Portée économiquement par son secteur minier qui représente 90 % de ses exportations, et qui a failli provoquer une crise mondiale majeure de l’aluminium, avec en toile de fond l’incertitude liée au putsch du 5 septembre 2021, la Guinée figure, malgré la pandémie de Covid-19, dans le top 5 des pays africains aux économies les plus résilientes, affichant un taux de croissance de son PIB de 5,2% en 2021. Cependant, les effets pervers d’une inflation galopante de sa monnaie, le franc guinéen (GNF), continuent de fragiliser le pouvoir d’achat des populations.
De l’ordre de 9,8 % en 2018 avant d’enregistrer une légère baisse en 2019 à 9,5 % et repartir à la hausse en 2020 à 10,4 %, l’inflation globale a enregistré une hausse de +1,6 et se situe actuellement à 12 % (2021), selon les estimations du Fonds monétaire international (FMI). Une inflation causée principalement par la hausse des coûts de fret, associée aux perturbations des circuits d’approvisionnement liées à la Covid-19, ainsi que l’impact de l’assouplissement des politiques budgétaires et monétaires pour répondre à la pandémie, ce qui a favorisé une hausse exponentielle des prix des denrées alimentaires, et du coût des services.
Le phénomène de la rigidité ou de « l’inflexibilité » des prix des biens et services
L’inflation qui caractérise le franc guinéen (GNF) depuis des années (entre 8 et 10 % depuis 2012) est également tributaire d’un phénomène négligé, voire insoupçonné qu’on pourrait appeler « l’inflexibilité des prix » à l’opposé du principe contraire de « la flexibilité des prix » des biens et services des activités commerciales. Un phénomène orchestré et entretenu par les professionnels du commerce devant l’indifférence des autorités guinéennes, et qui favorise également la dépréciation de la monnaie locale et l’effritement continue du pouvoir d’achat des Guinéens.
L’absence de mécanismes de contrôle des prix des produits, biens de consommations et services (affichage obligatoire des prix, notamment), fixés librement par les professionnels du secteur commercial, pour contrecarrer les « prix abusifs » a laissé place à une autorégulation des tarifs commerciaux, dont l’essentiel des contrôles est effectué à titre fiscal. Un véritable handicap pour la politique monétaire dans un pays qui a une croissance économique théorique qui ne se reflète pas sur le niveau de vie des populations, et qui ne bénéficient pas de mécanismes de redistribution des richesses créées par le secteur minier.
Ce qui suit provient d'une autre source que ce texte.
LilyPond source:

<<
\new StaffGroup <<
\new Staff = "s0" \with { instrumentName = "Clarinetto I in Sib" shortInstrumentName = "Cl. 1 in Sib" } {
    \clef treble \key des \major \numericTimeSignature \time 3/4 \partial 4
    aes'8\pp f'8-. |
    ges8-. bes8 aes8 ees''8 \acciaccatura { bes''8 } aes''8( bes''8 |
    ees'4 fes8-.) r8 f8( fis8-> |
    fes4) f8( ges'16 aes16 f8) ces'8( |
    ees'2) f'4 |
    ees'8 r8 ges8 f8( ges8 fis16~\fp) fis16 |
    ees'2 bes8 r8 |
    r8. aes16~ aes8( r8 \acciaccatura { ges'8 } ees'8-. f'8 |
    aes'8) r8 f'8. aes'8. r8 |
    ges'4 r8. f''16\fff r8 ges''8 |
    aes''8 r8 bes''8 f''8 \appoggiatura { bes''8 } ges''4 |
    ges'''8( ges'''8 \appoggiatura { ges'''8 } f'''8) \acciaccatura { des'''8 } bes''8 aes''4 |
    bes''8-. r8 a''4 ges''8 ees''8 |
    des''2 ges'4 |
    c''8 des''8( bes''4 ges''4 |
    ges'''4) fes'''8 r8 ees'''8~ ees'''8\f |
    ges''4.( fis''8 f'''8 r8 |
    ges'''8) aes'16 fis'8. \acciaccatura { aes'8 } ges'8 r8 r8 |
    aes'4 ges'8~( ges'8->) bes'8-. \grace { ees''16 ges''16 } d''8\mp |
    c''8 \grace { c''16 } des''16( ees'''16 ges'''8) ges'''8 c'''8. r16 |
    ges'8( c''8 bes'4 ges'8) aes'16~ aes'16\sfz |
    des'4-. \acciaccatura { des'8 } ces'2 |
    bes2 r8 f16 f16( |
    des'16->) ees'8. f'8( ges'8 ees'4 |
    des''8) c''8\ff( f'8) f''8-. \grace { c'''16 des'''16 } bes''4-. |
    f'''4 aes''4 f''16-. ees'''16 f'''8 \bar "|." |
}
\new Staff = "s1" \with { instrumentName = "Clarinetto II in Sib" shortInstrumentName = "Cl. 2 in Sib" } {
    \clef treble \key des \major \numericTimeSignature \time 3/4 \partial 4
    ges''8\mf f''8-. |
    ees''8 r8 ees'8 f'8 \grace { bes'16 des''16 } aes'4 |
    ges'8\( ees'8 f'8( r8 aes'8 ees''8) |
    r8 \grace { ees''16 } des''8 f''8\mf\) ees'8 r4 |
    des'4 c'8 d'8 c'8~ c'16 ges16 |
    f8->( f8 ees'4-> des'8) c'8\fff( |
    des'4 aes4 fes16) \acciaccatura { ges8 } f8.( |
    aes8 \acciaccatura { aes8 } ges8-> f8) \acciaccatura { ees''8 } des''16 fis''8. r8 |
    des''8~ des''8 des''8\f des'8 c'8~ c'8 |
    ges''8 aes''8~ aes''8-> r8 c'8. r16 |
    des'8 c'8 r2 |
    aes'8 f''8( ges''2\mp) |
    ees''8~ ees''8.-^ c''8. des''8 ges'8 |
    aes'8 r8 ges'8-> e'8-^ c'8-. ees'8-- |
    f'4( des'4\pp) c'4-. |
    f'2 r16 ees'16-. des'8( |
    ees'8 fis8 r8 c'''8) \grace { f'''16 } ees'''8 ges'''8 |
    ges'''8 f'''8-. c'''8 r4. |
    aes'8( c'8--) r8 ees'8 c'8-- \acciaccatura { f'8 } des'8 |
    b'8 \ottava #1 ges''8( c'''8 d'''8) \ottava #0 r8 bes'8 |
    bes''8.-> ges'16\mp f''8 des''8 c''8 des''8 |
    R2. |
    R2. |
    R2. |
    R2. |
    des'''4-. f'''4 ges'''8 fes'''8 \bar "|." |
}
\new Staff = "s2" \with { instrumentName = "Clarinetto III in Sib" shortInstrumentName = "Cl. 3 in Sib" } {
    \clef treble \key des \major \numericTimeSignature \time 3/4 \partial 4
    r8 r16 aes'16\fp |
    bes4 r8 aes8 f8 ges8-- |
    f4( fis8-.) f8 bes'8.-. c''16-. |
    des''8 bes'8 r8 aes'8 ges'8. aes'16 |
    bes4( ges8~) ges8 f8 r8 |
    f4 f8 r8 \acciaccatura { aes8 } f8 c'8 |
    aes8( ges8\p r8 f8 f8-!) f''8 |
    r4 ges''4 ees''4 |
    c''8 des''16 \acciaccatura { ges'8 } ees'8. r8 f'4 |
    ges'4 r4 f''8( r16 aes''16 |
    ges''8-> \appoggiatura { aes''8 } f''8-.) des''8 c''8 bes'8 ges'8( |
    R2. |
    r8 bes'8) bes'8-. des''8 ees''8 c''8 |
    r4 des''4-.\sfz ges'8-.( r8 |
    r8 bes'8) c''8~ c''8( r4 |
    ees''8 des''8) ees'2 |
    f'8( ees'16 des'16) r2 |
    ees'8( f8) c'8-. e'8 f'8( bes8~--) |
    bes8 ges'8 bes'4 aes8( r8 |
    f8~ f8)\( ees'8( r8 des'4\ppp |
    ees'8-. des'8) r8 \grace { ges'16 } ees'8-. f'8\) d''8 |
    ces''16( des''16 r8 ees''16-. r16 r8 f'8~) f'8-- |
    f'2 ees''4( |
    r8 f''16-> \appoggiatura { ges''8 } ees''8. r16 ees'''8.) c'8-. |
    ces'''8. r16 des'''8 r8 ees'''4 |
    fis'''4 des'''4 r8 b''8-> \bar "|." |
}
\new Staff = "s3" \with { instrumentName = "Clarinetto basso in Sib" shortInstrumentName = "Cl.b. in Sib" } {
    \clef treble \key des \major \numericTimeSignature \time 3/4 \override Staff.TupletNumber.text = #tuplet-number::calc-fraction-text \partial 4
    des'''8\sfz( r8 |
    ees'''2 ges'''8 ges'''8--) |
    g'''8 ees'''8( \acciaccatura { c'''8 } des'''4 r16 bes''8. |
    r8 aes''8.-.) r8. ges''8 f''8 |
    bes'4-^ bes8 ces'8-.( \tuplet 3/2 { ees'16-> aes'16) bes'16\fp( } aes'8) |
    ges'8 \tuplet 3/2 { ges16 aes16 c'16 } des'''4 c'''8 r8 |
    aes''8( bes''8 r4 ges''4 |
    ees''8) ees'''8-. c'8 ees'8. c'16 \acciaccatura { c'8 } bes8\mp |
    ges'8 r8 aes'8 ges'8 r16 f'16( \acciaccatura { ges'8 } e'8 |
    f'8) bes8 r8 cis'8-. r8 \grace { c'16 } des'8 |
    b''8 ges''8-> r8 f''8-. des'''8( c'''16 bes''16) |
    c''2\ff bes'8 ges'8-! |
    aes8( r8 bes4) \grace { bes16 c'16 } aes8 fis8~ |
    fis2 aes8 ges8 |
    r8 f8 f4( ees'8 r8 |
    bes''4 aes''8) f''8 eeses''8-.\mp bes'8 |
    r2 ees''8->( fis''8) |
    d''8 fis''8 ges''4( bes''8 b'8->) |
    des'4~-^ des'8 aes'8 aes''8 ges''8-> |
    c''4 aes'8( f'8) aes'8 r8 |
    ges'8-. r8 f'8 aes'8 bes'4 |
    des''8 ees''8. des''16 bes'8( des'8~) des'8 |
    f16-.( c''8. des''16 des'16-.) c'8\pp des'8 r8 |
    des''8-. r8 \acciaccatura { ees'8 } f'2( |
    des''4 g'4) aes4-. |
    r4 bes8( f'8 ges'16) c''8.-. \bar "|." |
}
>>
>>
La dépréciation du franc guinéen (GNF) n’est donc pas strictement liée à la récession, puisque le pays affiche 5,2 % de croissance, ni forcement au déficit commercial, ou à l’émission de monnaie par la banque centrale (la planche à billets). Sa dévaluation serait également entretenue par des pratiques commerciales favorisées par le monopole, aboutissant à l’absence de concurrence et à la dictature des prix et pour couronner le tout, à la violation du principe de flexibilité des prix des produits à la consommation et des services, qui tienne compte de la fluctuation des éléments basiques en matière de fixation des prix (coût de la production, transport, taxes, etc…).
Cela se traduit dans les chiffres : l’indice global des prix à la consommation fourni par l’Institut national de la statistique (INS) de Guinée, au 21 septembre 2021, est en hausse de +0,2% en variation mensuelle ; en hausse de 0,3% en variation mensuelle pour les produits alimentaires ; en hausse de + 13,1% en variation annuelle en glissement ; en hausse de +12,1% en variation annuelle en moyenne.
Conséquences d’une inflexibilité « entretenue »
La dévaluation incontrôlée du franc guinéen (GNF), monnaie historiquement nationaliste et anticolonialiste post-indépendance qui, il y’a deux décennies, était encore solide sur ces fondamentaux, pâtit aujourd’hui d’un secteur commercial hors contrôle, qui a pris ses marques dans un libéralisme tous azimuts, impulsé pendant la deuxième République. Ce qui contribue à dégrader le pouvoir d’achat des Guinéens, mais aussi à faire exploser le coût de la vie, mettant en péril les avantages salariaux et sociaux pour lesquels le gouvernement et le secteur privé ont consenti beaucoup d’efforts.
Mais plusieurs sources affirment que les professionnels des activités commerciales et des services qui s’appuient logiquement sur la hausse des tarifs douaniers, de fret ou du taux de change pour ajuster la hausse les prix, sont les mêmes qui profitent de la situation avec la complicité d’agents de la douane ou des impôts, pour refuser de réajuster les prix en cas de fluctuation des taxes ou impôts, des coûts de production, de carburant, de dédouanement ou de transport. En clair, le système serait entretenu par l’État lui-même, plus préoccupé à renflouer ses caisses.